New digital threats to media pluralism in the information age

Parcu, P.L.

The paper “New digital threats to media pluralism in the information age” (Parcu, P.L.) will be presented at the 8th Conference on the Regulation of Infrastructures (20-21 June, 2019).

ABSTRACT

Notwithstanding the unprecedented abundance of information in what has been rightly defined as the ‘information age’ (Castells 1996), concerns about the health of media pluralism and the quality and diversity of news have increased in recent years. The paper concentrates on the threats that we consider the most important in order to discuss which responses are emerging, or are likely to emerge, from our markets and societies. The paper is articulated into two sections.

In the first one we review academic literature analysing threats emerged from the business models associated to the digital revolution, and threats which derive from the technologies embedded into new social media. We particularly focus on the group of companies, popularly called GAFAM (Google, Amazon, Facebook, Apple and Microsoft) which have established a dominance on the digital markets (Smyrnaios 2018; Galloway 2017; Barwise & Watkins 2018; Moore & Tambini 2018) and on the features of the business models that have enabled the rise of these tech giants and the establishment of their economic power on digital markets (Rochet & Tirole 2003; Evans 2002; Evans & Schmalensee 2007; Gawer 2014). Monopolistic threats to information are deriving from the high market shares of digital gatekeepers since these companies, in the media sector, have market shares that were rarely seen before. The concentration of economic power presents worrying political implications as the debate about disinformation online and the so-called ‘fake news’, exploded during the campaign for the “Brexit” referendum, and after the US Presidential Elections in 2016, has already made clear (Allcott & Gentzkow 2017; Tambini 2017; Tambini 2018; Wardle & Derakhshan 2017; Vosoughi et al. 2018). Socio-technical practices associated to the widespread use of social bots, computer algorithms that automatically produce content and that interact with the social media’s human users (Shao et al. 2018) as well as the new techniques of data mining, which have vastly increased the quantity and precision of voter information, contribute to amplifying serious threats, such as the invasion of privacy, data breaches, a decrease in political knowledge and pluralism, manipulation, and the exclusion of certain groups (Nenadic 2018).

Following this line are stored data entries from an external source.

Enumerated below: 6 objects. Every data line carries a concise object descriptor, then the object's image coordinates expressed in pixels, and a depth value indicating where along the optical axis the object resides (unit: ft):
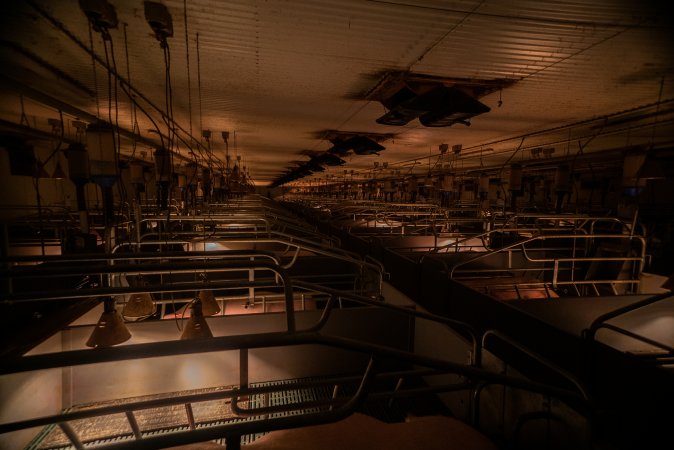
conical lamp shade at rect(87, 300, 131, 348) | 6.17
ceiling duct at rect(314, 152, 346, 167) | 19.54
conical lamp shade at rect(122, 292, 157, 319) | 7.63
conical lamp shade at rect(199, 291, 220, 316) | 8.71
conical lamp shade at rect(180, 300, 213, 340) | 6.48
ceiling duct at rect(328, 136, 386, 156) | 14.84
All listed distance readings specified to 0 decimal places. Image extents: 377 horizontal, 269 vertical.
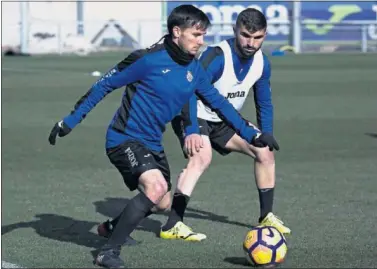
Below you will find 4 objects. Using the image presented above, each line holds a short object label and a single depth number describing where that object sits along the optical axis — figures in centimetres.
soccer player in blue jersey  1001
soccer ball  980
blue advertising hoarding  6087
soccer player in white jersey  1149
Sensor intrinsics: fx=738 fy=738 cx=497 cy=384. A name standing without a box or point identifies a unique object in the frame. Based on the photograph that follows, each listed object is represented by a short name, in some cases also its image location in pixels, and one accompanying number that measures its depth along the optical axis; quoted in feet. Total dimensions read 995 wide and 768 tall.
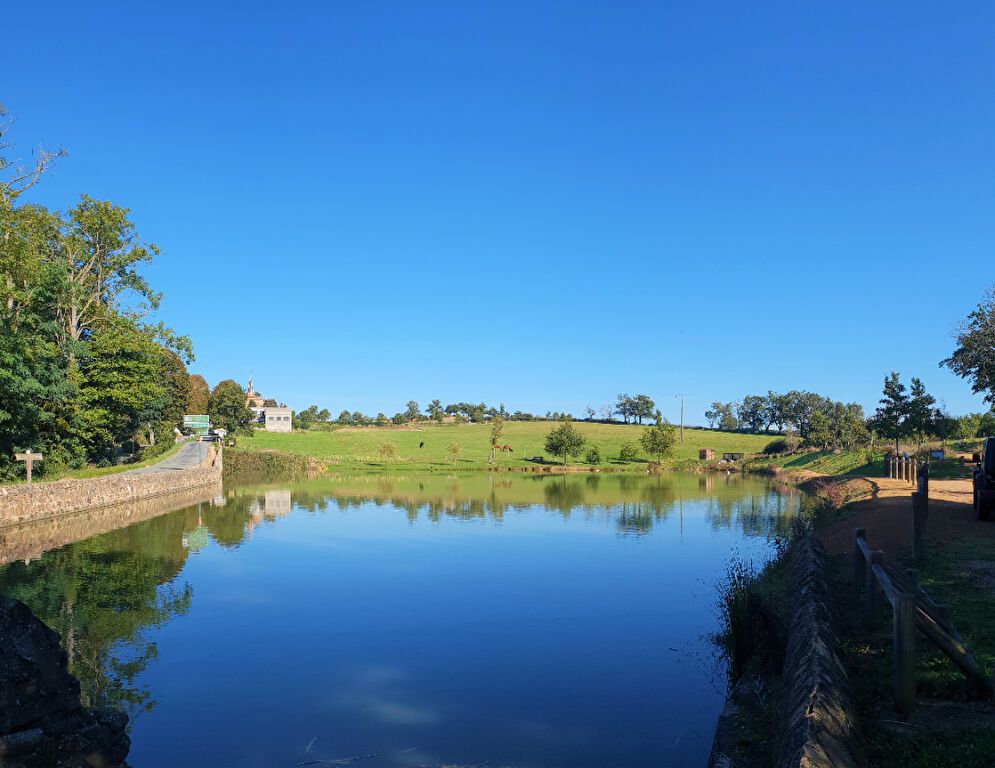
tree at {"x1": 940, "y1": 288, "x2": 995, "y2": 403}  111.45
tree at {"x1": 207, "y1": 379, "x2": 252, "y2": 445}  309.63
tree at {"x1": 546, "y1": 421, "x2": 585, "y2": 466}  261.65
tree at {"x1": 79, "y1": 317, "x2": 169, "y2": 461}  141.69
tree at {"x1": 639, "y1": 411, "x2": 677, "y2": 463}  264.31
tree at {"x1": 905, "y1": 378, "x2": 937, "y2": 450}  159.63
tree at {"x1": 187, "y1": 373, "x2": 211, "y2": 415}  335.57
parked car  63.87
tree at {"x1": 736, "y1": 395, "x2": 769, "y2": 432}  469.98
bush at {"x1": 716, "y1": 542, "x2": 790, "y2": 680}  35.88
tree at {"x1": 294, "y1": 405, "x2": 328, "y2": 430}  470.06
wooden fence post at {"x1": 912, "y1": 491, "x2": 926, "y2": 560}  46.03
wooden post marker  101.19
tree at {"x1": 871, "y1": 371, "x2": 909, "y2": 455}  163.22
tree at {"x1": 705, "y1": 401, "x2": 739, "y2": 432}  482.28
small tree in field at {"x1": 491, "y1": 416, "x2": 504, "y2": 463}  267.66
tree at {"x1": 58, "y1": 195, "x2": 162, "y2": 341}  143.84
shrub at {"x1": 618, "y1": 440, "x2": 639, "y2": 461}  289.53
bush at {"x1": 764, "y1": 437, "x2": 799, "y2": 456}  297.12
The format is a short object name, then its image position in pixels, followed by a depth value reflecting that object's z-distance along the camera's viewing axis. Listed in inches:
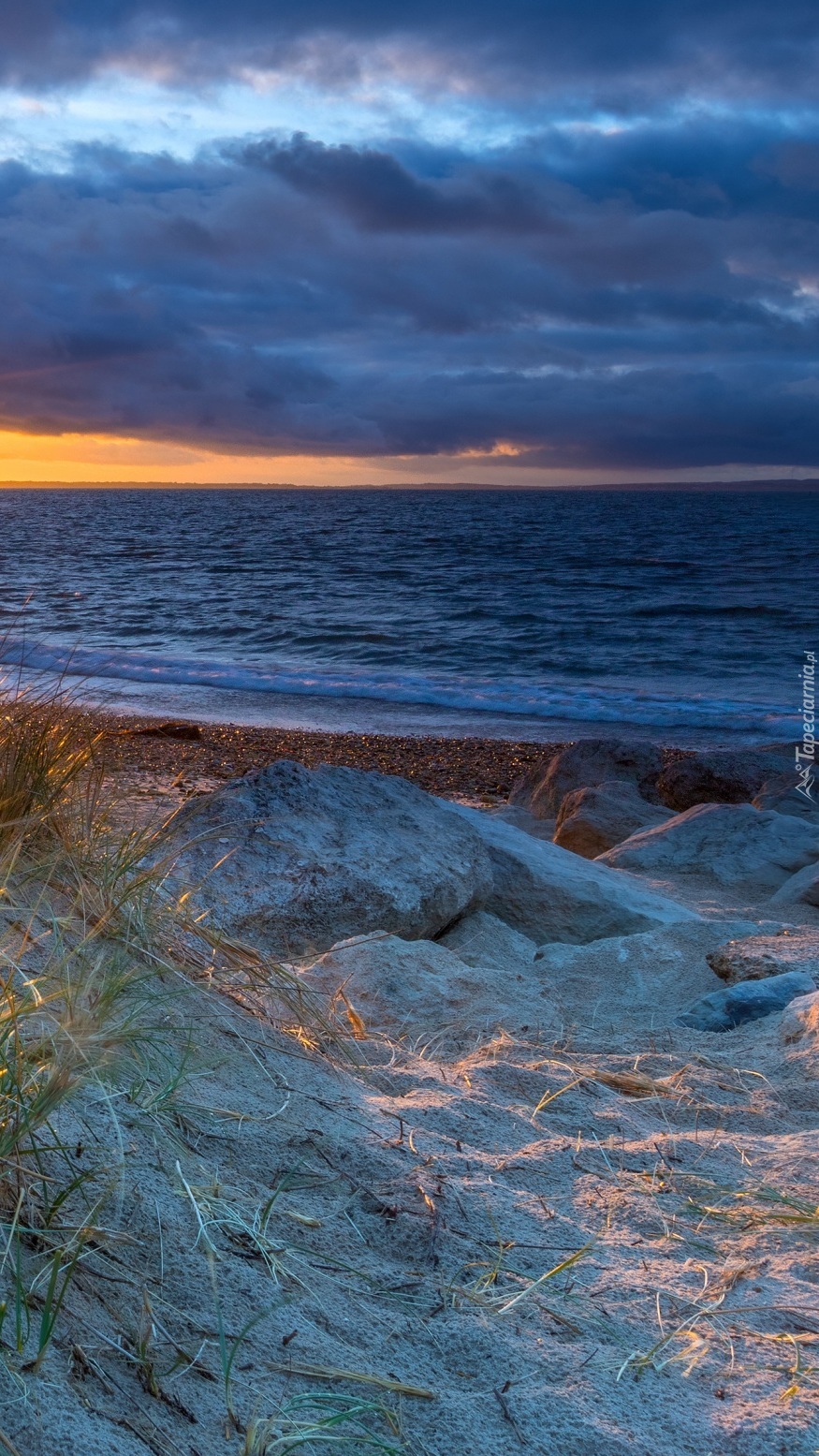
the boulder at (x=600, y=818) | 286.0
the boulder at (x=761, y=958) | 140.0
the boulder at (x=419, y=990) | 122.3
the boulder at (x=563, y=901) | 182.2
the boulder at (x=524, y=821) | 308.8
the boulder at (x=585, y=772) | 341.1
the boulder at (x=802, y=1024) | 110.3
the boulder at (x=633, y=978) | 130.1
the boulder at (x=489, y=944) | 161.0
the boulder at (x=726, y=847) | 240.8
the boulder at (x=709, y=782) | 339.0
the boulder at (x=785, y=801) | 300.2
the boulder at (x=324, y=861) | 154.9
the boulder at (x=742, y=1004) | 124.0
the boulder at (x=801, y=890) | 209.8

The second section discusses possible responses to the threats presented in the previous section, starting from a set of questions: is there a market failure? Is the quality of information and pluralistic information a public good that is necessarily under-supplied in the digital environment? Or, is it only/mainly an issue of social and political choices that has a dimension that transcends economics/consumer welfare themes, and that requires instead to be dealt with under the categories of the fundamental rights of individuals, or the essential characteristics of democratic societies? Arguing that self-regulation cannot be considered a reliable or sufficient instrument, the section analyses other traditional public instruments of intervention and the role of competition law in the actual picture. This body of law is currently at the centre of a polarized debate between those that argue that the problems with GAFAM are not competition problems and competition authorities should therefore avoid intervening and those advocating for the abandonment of the consumer welfare standard and for a strong application of competition rules (Geradin 2018).

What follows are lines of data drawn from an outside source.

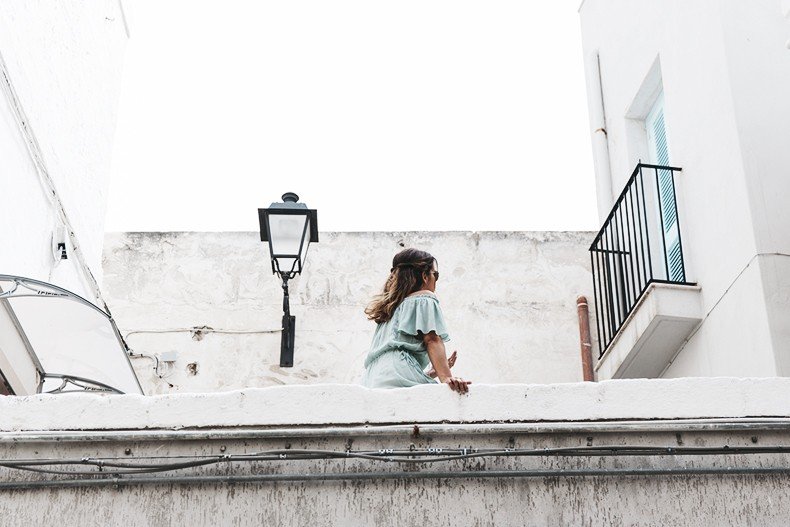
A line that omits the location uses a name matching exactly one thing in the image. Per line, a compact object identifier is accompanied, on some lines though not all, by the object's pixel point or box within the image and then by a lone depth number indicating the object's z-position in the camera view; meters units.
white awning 7.39
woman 6.04
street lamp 10.49
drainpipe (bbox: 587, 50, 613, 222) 11.53
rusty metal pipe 11.41
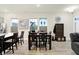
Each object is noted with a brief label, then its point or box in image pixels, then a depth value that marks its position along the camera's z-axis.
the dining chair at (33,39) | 1.85
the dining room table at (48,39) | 1.82
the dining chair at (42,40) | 1.92
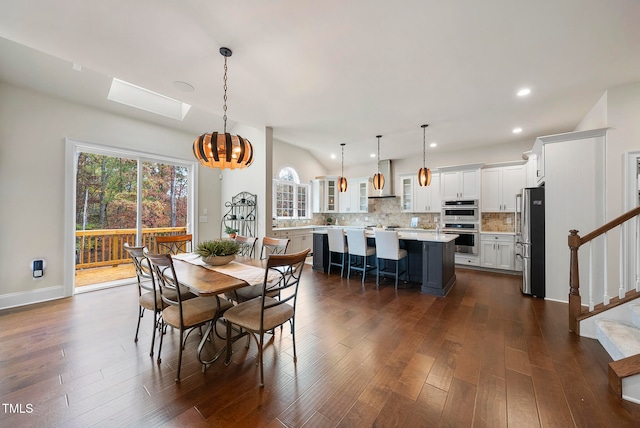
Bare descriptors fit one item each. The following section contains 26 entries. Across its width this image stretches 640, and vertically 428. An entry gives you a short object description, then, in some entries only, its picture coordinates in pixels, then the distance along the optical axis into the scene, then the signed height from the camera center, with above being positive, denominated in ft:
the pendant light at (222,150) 7.52 +2.11
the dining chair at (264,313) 5.80 -2.70
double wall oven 17.37 -0.54
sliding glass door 13.09 +0.49
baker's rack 15.96 +0.05
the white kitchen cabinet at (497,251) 16.03 -2.44
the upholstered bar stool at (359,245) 14.05 -1.82
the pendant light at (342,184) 17.68 +2.36
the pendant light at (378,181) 15.66 +2.30
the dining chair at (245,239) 11.12 -1.18
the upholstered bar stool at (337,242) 15.15 -1.78
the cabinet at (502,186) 16.39 +2.21
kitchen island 12.10 -2.51
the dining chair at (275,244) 9.99 -1.28
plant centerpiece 8.01 -1.30
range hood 22.36 +3.47
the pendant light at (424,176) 14.05 +2.38
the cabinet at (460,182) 17.59 +2.63
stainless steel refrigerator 11.73 -1.29
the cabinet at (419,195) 19.69 +1.80
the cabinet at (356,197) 23.44 +1.91
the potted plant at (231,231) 15.47 -1.13
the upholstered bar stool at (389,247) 12.77 -1.77
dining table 5.85 -1.77
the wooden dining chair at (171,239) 10.82 -1.19
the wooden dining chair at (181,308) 6.03 -2.68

Possible responses are categorized into short-term (promoting transparency of political advertising), medium-term (working towards the evolution of competition law; devising a new institutional framework for the Internet) and long-term (investing on digital media literacy; empowering quality journalism) measures. In any case, a key message of the paper is that either by market forces or by public intervention, in the long term, it will become decisive the emergence of a new effective business model for professional journalism, since a new economic equilibrium of edited media is probably the key for reaffirming that watchdog role of journalism that remains essential for democracy.

Presentation is available here.

ABOUT THE AUTHOR

Pier Luigi Parcu is part-time Professor at the European University Institute (EUI) from 2010. He is currently Area Director of the FSR Communications & Media, Director of the Centre for Media Pluralism and Media Freedom and Director of the Florence Competition Programme in Law and Economics.

From 2004 he is the Chairman of a consultancy company specialized in antitrust and regulatory issues. From 2000 to 2003, he was CEO of the Independent System Operator running the Italian Electricity Grid (GRTN). From 1991 to 2000 he was the Director of Investigation at the Italian Competition Authority (AGCM) in charge of several regulated sectors. Previously, he served as Chief Economist at the Italian Security and Exchange Commission (CONSOB) and as Economist at the International Monetary Fund (IMF).

He holds a Ph.D. in Economics from the University of California at Los Angeles (UCLA). His research in the area of industrial organization and law and economics focuses on the interaction between regulation and antitrust in shaping firms’ behaviour. As regards research in the media and Internet areas, Professor Parcu’s interests focus on the effects of ownership concentration and internal governance of the media enterprise on pluralism and freedom of expression and on the influence on offline business models of new economic developments related to online platforms, smart cities and artificial intelligence.